## Text
--*--

What is a Pain Scale?
More than one in five American adults reported they experience pain most days or every day. Measuring pain is tricky: what is considered severe pain to one person could be mild pain for another person. It’s a subjective feeling. How do health care providers know what treatment to prescribe, if everyone perceives pain differently?
Enter the pain scale. It’s a tool used to help patients report to doctors the pain they are feeling.
Pain can be acute – meaning it goes away after treatment – or chronic, which means it is persistent. Pain that’s not managed correctly can contribute to worse physical and psychological outcomes for patients, as unrelieved pain stresses multiple systems in the body.
Types of pain scales
The most common type of pain scale measures how intense pain is. Here are some pain scales you may see in practice:
- Numeric rating scale: This uses a 1 to 10 scale to allow patients to rate their pain. Zero is considered no pain; 1 to 3 is mild pain; 4 to 6 is moderate pain and 7 to 10 is severe pain.
- Visual analog scale: This uses a continuous line, with one end marked as “no pain” and the other end marked as “worst possible pain.” Patients then are asked to mark a spot on the line to show their pain intensity, and doctors then determine a pain score.

--*--

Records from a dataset
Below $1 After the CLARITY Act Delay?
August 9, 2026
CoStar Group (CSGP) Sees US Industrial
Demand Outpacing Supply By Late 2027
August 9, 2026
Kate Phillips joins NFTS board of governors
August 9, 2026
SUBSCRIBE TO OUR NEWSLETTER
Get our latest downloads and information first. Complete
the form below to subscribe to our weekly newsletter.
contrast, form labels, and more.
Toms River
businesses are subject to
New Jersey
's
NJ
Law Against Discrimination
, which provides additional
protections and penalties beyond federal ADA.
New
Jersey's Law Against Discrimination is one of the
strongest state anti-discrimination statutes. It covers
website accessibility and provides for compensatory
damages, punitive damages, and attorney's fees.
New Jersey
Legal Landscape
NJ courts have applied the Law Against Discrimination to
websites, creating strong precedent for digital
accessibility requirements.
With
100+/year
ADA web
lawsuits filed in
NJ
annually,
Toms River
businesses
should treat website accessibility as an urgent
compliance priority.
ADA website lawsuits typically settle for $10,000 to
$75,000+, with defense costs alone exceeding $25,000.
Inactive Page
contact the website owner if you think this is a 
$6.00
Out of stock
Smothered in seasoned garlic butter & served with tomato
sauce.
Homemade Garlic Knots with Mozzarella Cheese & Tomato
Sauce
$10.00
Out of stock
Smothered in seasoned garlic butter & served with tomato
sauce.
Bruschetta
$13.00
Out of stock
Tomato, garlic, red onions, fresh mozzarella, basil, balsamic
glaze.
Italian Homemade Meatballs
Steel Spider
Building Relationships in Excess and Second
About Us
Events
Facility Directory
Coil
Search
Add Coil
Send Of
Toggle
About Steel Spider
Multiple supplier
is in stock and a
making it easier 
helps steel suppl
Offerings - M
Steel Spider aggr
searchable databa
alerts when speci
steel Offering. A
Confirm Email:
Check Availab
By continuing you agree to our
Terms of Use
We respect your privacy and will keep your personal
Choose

--*--

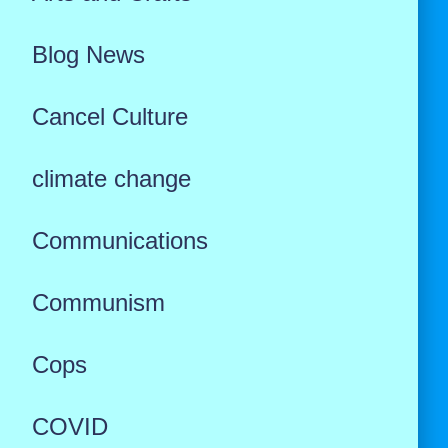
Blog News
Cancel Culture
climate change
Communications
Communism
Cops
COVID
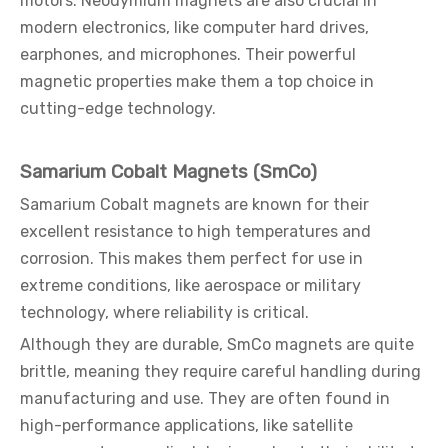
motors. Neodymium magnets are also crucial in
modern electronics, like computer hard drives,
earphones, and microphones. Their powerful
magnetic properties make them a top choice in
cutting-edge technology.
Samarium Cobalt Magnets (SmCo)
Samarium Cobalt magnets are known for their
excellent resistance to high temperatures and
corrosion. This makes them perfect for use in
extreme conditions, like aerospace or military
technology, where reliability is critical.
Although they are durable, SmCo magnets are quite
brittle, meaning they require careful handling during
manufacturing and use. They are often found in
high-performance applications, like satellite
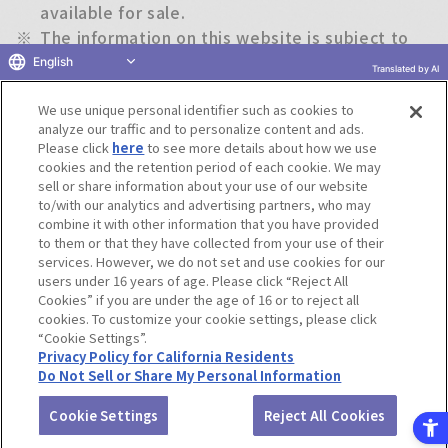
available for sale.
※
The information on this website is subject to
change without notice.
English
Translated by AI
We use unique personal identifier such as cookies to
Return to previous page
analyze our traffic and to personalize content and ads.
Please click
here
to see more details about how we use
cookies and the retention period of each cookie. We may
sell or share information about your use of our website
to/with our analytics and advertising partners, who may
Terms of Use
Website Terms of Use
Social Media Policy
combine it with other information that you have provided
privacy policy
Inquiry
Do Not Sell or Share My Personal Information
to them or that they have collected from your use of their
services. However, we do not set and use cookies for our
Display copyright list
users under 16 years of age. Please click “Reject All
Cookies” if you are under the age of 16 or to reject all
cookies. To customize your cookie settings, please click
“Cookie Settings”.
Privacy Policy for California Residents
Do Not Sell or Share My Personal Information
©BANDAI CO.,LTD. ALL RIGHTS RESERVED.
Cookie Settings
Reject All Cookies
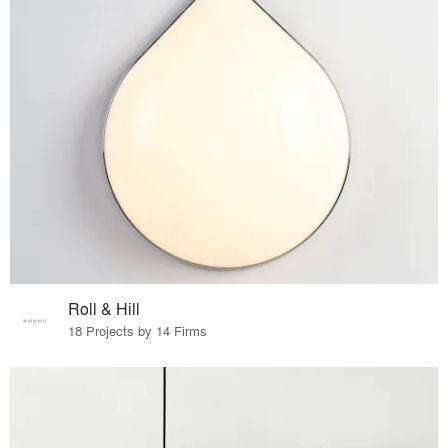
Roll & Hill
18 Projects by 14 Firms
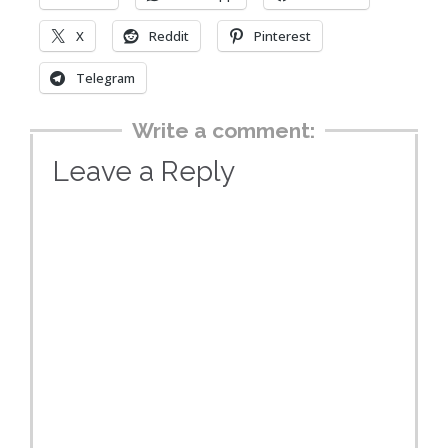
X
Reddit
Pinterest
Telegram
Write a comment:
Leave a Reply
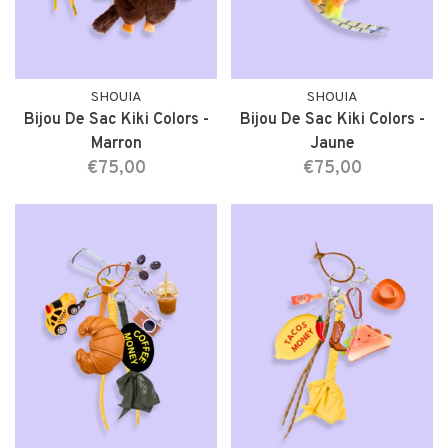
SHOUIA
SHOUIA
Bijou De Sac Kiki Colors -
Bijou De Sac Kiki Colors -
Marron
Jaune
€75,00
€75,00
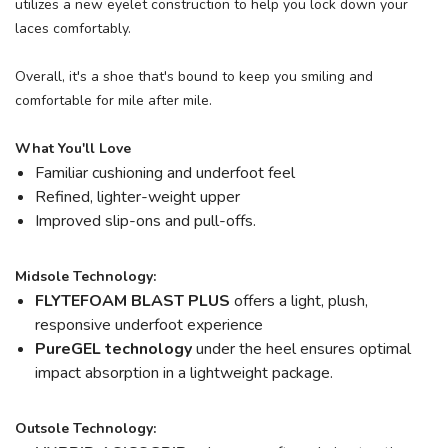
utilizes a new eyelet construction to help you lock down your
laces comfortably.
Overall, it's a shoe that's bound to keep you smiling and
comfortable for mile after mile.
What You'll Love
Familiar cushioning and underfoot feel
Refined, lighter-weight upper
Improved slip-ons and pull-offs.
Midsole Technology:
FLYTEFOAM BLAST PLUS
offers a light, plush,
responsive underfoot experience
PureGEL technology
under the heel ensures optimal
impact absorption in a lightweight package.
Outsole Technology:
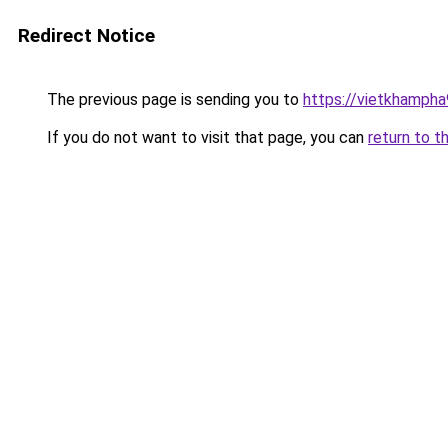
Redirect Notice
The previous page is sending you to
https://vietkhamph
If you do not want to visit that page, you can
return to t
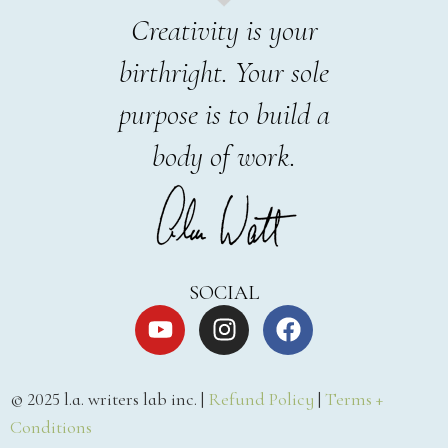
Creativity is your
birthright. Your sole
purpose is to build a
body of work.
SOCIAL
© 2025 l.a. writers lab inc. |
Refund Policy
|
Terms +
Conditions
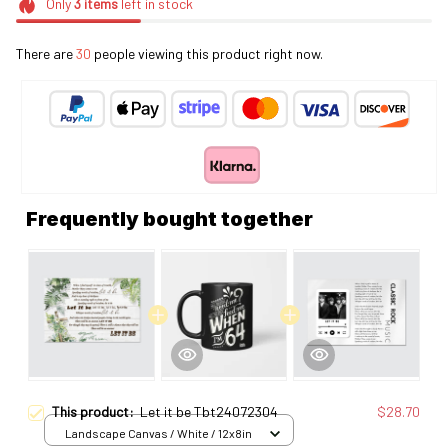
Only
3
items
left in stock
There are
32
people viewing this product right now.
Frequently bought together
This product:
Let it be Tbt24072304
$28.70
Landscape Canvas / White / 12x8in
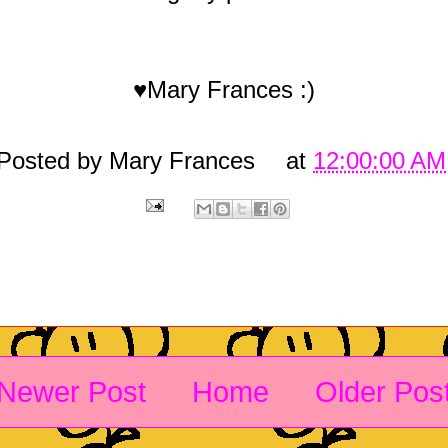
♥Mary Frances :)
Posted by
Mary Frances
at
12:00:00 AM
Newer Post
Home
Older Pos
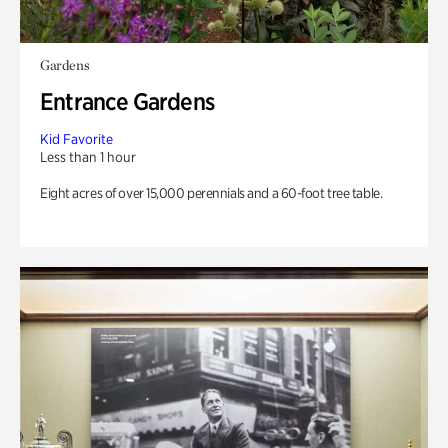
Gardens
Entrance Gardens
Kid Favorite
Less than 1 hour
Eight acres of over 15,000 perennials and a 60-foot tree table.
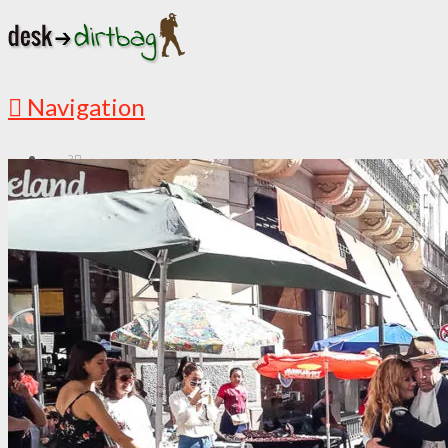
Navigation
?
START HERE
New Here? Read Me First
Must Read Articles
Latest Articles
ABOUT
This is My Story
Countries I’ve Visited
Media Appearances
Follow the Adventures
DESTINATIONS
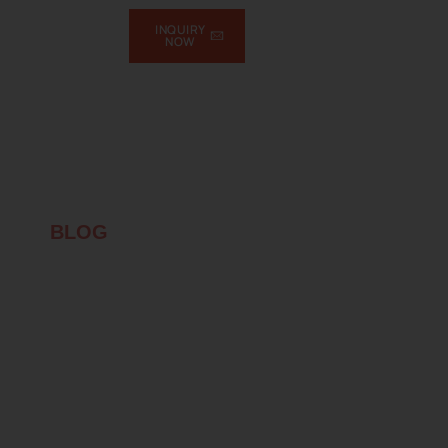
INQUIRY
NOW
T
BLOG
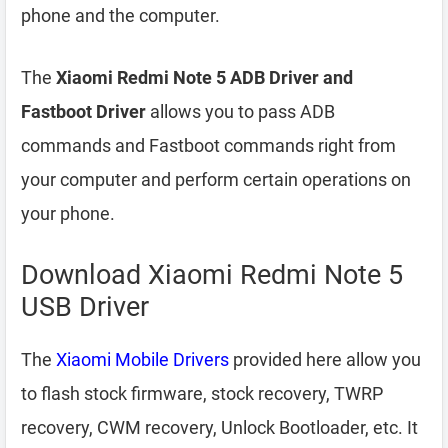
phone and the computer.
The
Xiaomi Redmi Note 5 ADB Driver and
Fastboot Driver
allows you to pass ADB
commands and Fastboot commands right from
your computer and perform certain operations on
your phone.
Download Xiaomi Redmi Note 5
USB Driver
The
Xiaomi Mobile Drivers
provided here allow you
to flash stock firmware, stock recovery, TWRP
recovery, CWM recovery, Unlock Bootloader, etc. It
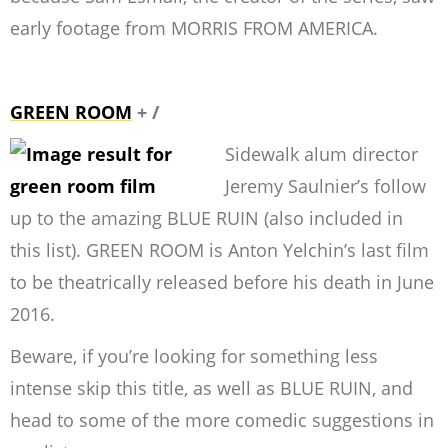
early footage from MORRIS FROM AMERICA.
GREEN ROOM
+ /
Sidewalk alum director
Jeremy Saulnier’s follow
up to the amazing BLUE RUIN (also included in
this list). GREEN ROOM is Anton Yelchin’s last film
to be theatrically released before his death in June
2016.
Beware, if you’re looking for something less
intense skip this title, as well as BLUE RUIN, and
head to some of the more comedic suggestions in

--*--

## Work order A
Based on the pain scale text, decide whether each statement is true. Answer yes or no and quote the words that settle it.
(i) On the numeric rating scale, a rating of 4 to 6 means moderate pain.
(ii) Chronic pain is pain that goes away after treatment.
(iii) On the visual analog scale, patients circle a number to show their pain intensity.
## Work order B
Rewrite the pain scale text starting at "Types of pain" and ending at "a pain score.", with "continuous line" swapped for "unbroken line".
These lines are not needed for anything that comes next.

## Exercise solution A
(i) Yes: "4 to 6 is moderate pain"
(ii) No: "chronic, which means it is persistent"
(iii) No: "Patients then are asked to mark a spot on the line to show their pain intensity"

## Exercise solution B
Types of pain scales
The most common type of pain scale measures how intense pain is. Here are some pain scales you may see in practice:
- Numeric rating scale: This uses a 1 to 10 scale to allow patients to rate their pain. Zero is considered no pain; 1 to 3 is mild pain; 4 to 6 is moderate pain and 7 to 10 is severe pain.
- Visual analog scale: This uses a unbroken line, with one end marked as “no pain” and the other end marked as “worst possible pain.” Patients then are asked to mark a spot on the line to show their pain intensity, and doctors then determine a pain score.